In 2013, the Department of Defense announced a roadmap to adapt to climate change, calling all countries to overcome their national boundaries and come together to tackle an issue that is intrinsically global.

Brigadier General Stephen Cheney, USMC (Ret.), CEO of the American Security Project, relayed a similar message to Chuck Hagel in an exclusive Climate TV interview for The Climate Group. “Climate change is national and global security threat we must be prepared for. Climate change in itself is not causing conflicts, but is an accelerant of instability – and we have seen this all over the world.”

Brigadier Cheney links climate change to the recent increase in terrorist activity. For example, droughts in the Middle East have further aggravated the situation with ISIS, which is “offering those youth that are unemployed, that don’t have the way to take care of their families or have anything to do, they offer money and a little bit of stability. When the same applies in providing water, food or services, when it’s not there, they can clearly take advantage of those deficiencies.”

The same issue was underscored by former Supreme Allied Commander Europe of NATO General Wesley Clark, who in a BBC World interview talked about the need to shape the political agenda with this topic.

General Clark stressed the distinct social and economic effects of climate: “First of all, the consequences of climate change are now becoming increasingly clear: there are droughts, there are floods, and there are other events which have economic consequences – and the economic consequences will be severe enough over time to destabilize governments.

“Migration is affected, so agricultural efforts are changed: food production is hampered, someone has just to look at what happened to 600,000 small farmers in Syria as a result of prolonged drought.”

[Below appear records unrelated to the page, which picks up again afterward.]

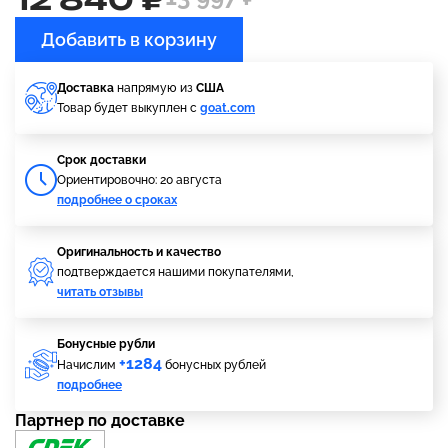
Добавить в корзину
Доставка
напрямую из
США
Товар будет выкуплен с
goat.com
Cрок доставки
Ориентировочно: 20 августа
подробнее о сроках
Оригинальность и качество
подтверждается нашими покупателями,
читать отзывы
Бонусные рубли
+1284
Начислим
бонусных рублей
подробнее
Партнер по доставке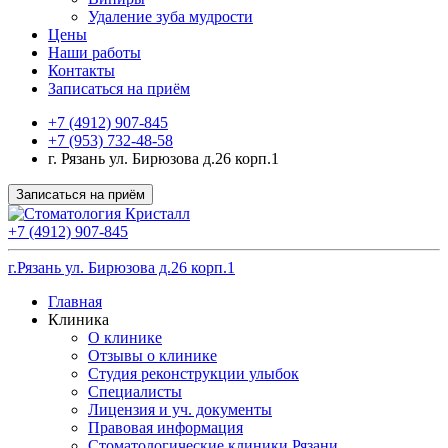
Удаление зуба мудрости
Цены
Наши работы
Контакты
Записаться на приём
+7 (4912) 907-845
+7 (953) 732-48-58
г. Рязань ул. Бирюзова д.26 корп.1
Записаться на приём
+7 (4912) 907-845
г.Рязань ул. Бирюзова д.26 корп.1
Главная
Клиника
О клинике
Отзывы о клинике
Студия реконструкции улыбок
Специалисты
Лицензия и уч. документы
Правовая информация
Стоматологические клиники Рязани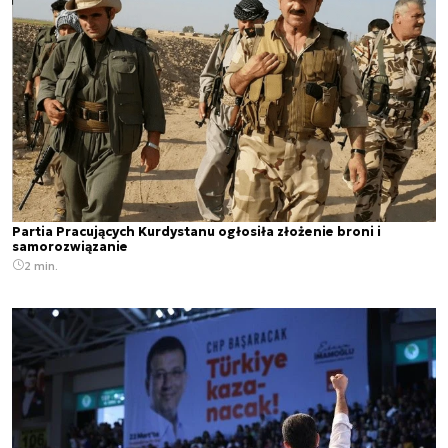
Partia Pracujących Kurdystanu ogłosiła złożenie broni i
samorozwiązanie
2 min.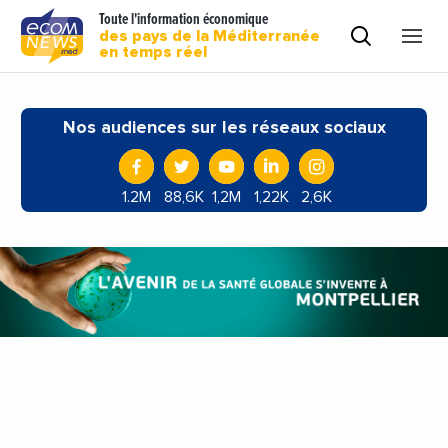
Toute l'information économique
des pays de la Méditerranée
en temps réel
Nos audiences sur les réseaux sociaux
1.2M
88,6K
1,2M
1,22K
2,6K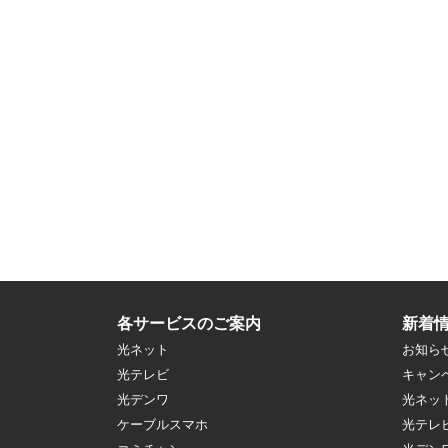
各サービスのご案内
新着
光ネット
お知ら
光テレビ
キャン
光デンワ
光ネッ
ケーブルスマホ
光テレ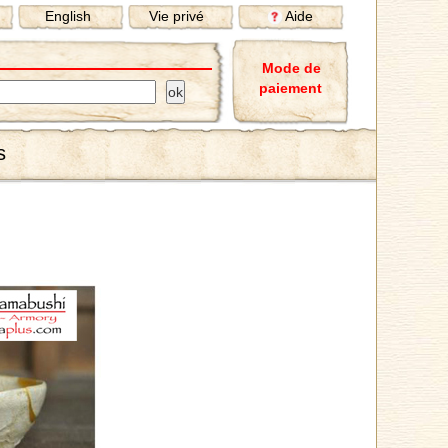
English
Vie privé
Aide
Mode de
paiement
s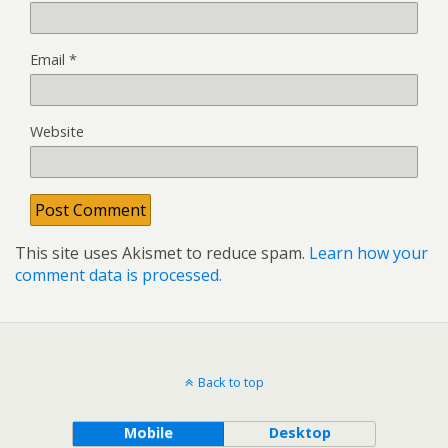
Email
*
Website
This site uses Akismet to reduce spam.
Learn how your
comment data is processed.
Back to top
Mobile
Desktop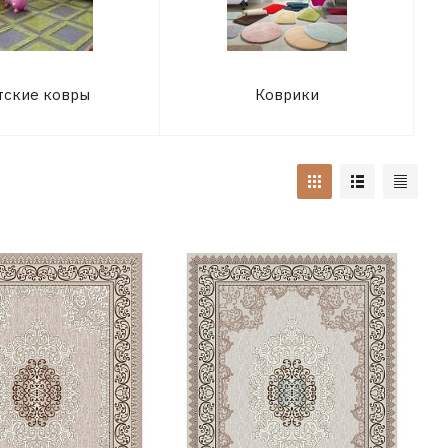
тские ковры
Коврики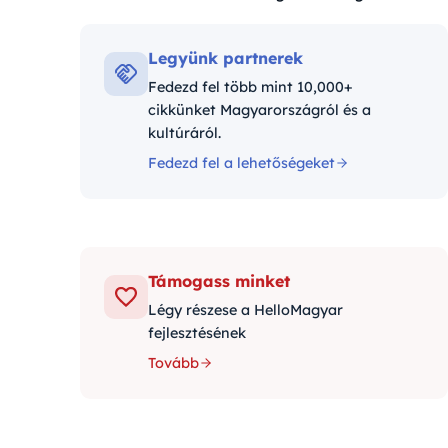
Kategóriák:
Legyünk partnerek
Fedezd fel több mint 10,000+
cikkünket Magyarországról és a
kultúráról.
Fedezd fel a lehetőségeket
Támogass minket
Légy részese a HelloMagyar
fejlesztésének
Tovább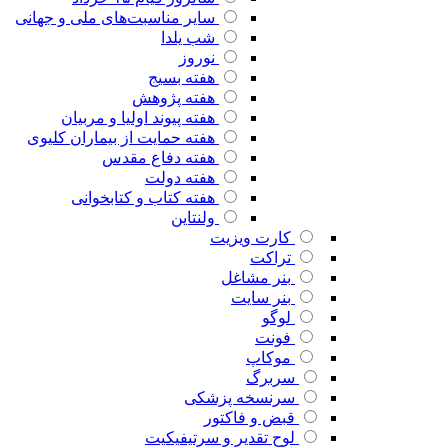
سایر مناسبت‌های ملی و جهانی
شب یلدا
نوروز
هفته بسیج
هفته پژوهش
هفته پیوند اولیا و مربیان
هفته حمایت از بیماران کلیوی
هفته دفاع مقدس
هفته دولت
هفته کتاب و کتابخوانی
ولنتاین
کارت ویزیت
تراکت
بنر مشاغل
بنر سایت
لوگو
فونت
موکاپ
سربرگ
سرنسخه پزشکی
قبض و فاکتور
لوح تقدیر و سرتیفیکیت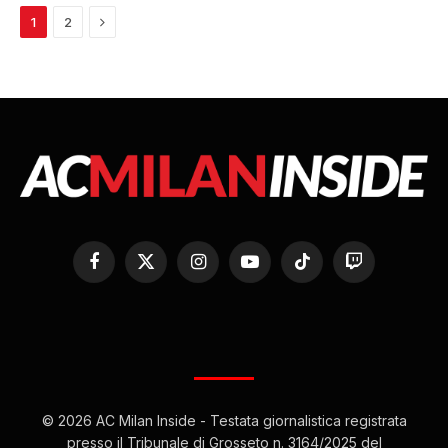
Next
1
2
Facebook
X
Instagram
YouTube
TikTok
Twitch
(Twitter)
© 2026 AC Milan Inside - Testata giornalistica registrata
presso il Tribunale di Grosseto n. 3164/2025 del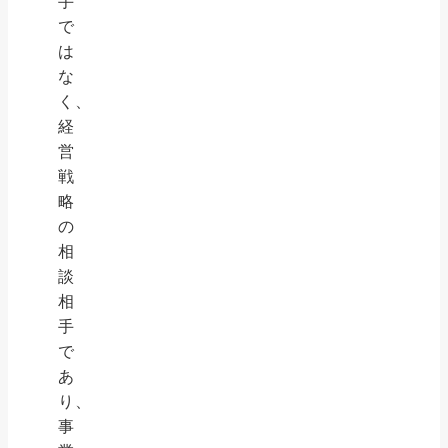
手
で
は
な
く、
経
営
戦
略
の
相
談
相
手
で
あ
り、
事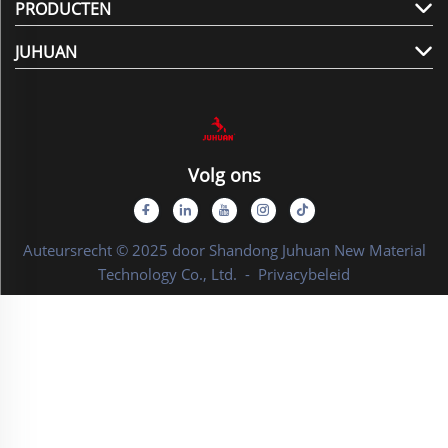
PRODUCTEN
JUHUAN
Volg ons
Auteursrecht © 2025 door Shandong Juhuan New Material
Technology Co., Ltd. -
Privacybeleid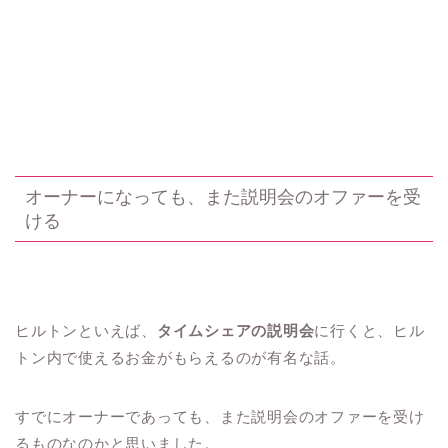
オーナーになっても、また説明会のオファーを受
ける
ヒルトンといえば、
タイムシェアの説明会
に行くと、ヒル
トン内で使えるお金がもらえるのが有名な話。
すでにオーナーであっても、また説明会のオファーを受け
るものなのかと思いました。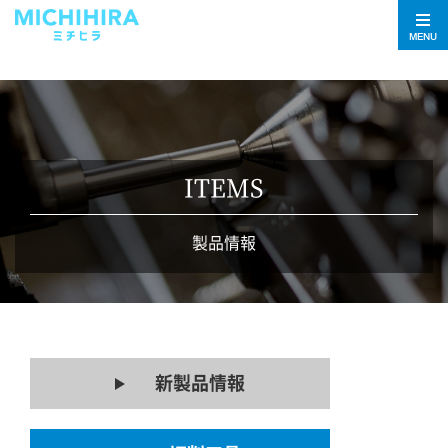
MENU
ITEMS
製品情報
新製品情報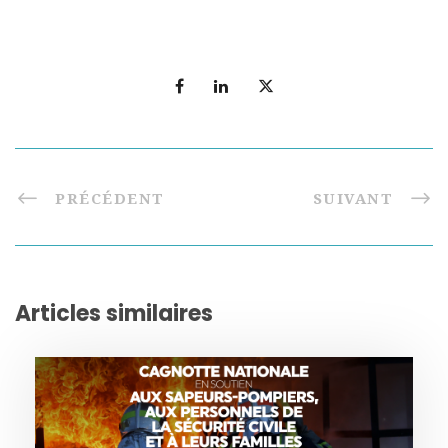
PRÉCÉDENT
SUIVANT
Articles similaires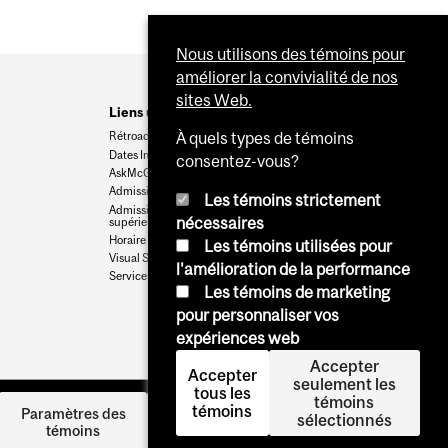
Nous utilisons des témoins pour
améliorer la convivialité de nos
sites Web.
Liens utiles
Rétroaction
À quels types de témoins
Dates Importantes
consentez-vous?
AskMcGill
Admission au premier cycle
Les témoins strictement
Admissions aux cycles
nécessaires
supérieurs et postdoctoraux
Horaire des cours
Les témoins utilisées pour
Visual Schedule Builder
l'amélioration de la performance
Services aux étudiants
Les témoins de marketing
pour personnaliser vos
expériences web
Accepter
Accepter
seulement les
tous les
témoins
témoins
Se
Paramètres des
sélectionnés
témoins
connecter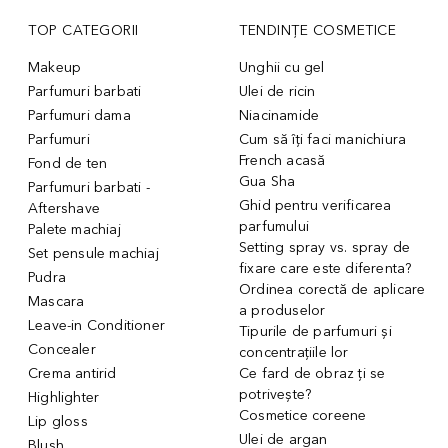
TOP CATEGORII
TENDINȚE COSMETICE
Makeup
Unghii cu gel
Parfumuri barbati
Ulei de ricin
Parfumuri dama
Niacinamide
Parfumuri
Cum să îți faci manichiura
French acasă
Fond de ten
Gua Sha
Parfumuri barbati -
Ghid pentru verificarea
Aftershave
parfumului
Palete machiaj
Setting spray vs. spray de
Set pensule machiaj
fixare care este diferenta?
Pudra
Ordinea corectă de aplicare
Mascara
a produselor
Leave-in Conditioner
Tipurile de parfumuri și
Concealer
concentrațiile lor
Crema antirid
Ce fard de obraz ți se
potrivește?
Highlighter
Cosmetice coreene
Lip gloss
Ulei de argan
Blush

Last September, opening Climate Week NYCUS Secretary of State John Kerry also underscored the global security concerns that directly threatens the world’s nations, especially the US and China. In fact, the two most economically advanced countries have the potential to share gains of almost half a trillion dollars a year, if they’re able to open up trade and investment significantly. However, he argued, climate change directly threatens this compelling bilateral growth.